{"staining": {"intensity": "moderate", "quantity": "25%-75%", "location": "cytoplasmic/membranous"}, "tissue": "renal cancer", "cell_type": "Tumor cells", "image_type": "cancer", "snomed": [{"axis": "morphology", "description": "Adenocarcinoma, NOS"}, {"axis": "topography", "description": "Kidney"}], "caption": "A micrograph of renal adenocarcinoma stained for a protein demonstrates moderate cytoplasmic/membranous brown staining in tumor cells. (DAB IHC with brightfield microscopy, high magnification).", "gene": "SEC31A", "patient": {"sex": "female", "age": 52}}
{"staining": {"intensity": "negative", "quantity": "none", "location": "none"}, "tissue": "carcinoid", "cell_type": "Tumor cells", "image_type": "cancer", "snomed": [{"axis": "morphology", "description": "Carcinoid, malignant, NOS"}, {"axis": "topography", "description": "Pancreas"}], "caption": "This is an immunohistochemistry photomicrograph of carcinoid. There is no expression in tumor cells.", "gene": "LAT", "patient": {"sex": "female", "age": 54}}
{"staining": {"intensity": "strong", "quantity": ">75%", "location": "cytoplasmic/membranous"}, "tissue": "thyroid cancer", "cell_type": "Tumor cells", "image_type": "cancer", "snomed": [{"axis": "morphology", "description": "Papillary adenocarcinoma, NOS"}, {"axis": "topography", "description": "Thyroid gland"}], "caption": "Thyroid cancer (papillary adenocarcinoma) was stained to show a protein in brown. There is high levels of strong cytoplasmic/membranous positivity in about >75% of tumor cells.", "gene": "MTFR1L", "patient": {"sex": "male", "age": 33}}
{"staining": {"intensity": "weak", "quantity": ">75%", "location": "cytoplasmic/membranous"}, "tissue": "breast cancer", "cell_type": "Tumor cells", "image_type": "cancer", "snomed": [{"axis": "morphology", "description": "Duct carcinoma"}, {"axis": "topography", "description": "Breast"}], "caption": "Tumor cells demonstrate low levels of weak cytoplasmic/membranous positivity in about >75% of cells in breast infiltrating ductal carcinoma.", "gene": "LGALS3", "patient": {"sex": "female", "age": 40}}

> _Exercise prompt_
Return the material in full, exactly as shown.

> _Output for this task_
{"staining": {"intensity": "moderate", "quantity": "25%-75%", "location": "cytoplasmic/membranous"}, "tissue": "renal cancer", "cell_type": "Tumor cells", "image_type": "cancer", "snomed": [{"axis": "morphology", "description": "Adenocarcinoma, NOS"}, {"axis": "topography", "description": "Kidney"}], "caption": "A micrograph of renal adenocarcinoma stained for a protein demonstrates moderate cytoplasmic/membranous brown staining in tumor cells. (DAB IHC with brightfield microscopy, high magnification).", "gene": "SEC31A", "patient": {"sex": "female", "age": 52}}
{"staining": {"intensity": "negative", "quantity": "none", "location": "none"}, "tissue": "carcinoid", "cell_type": "Tumor cells", "image_type": "cancer", "snomed": [{"axis": "morphology", "description": "Carcinoid, malignant, NOS"}, {"axis": "topography", "description": "Pancreas"}], "caption": "This is an immunohistochemistry photomicrograph of carcinoid. There is no expression in tumor cells.", "gene": "LAT", "patient": {"sex": "female", "age": 54}}
{"staining": {"intensity": "strong", "quantity": ">75%", "location": "cytoplasmic/membranous"}, "tissue": "thyroid cancer", "cell_type": "Tumor cells", "image_type": "cancer", "snomed": [{"axis": "morphology", "description": "Papillary adenocarcinoma, NOS"}, {"axis": "topography", "description": "Thyroid gland"}], "caption": "Thyroid cancer (papillary adenocarcinoma) was stained to show a protein in brown. There is high levels of strong cytoplasmic/membranous positivity in about >75% of tumor cells.", "gene": "MTFR1L", "patient": {"sex": "male", "age": 33}}
{"staining": {"intensity": "weak", "quantity": ">75%", "location": "cytoplasmic/membranous"}, "tissue": "breast cancer", "cell_type": "Tumor cells", "image_type": "cancer", "snomed": [{"axis": "morphology", "description": "Duct carcinoma"}, {"axis": "topography", "description": "Breast"}], "caption": "Tumor cells demonstrate low levels of weak cytoplasmic/membranous positivity in about >75% of cells in breast infiltrating ductal carcinoma.", "gene": "LGALS3", "patient": {"sex": "female", "age": 40}}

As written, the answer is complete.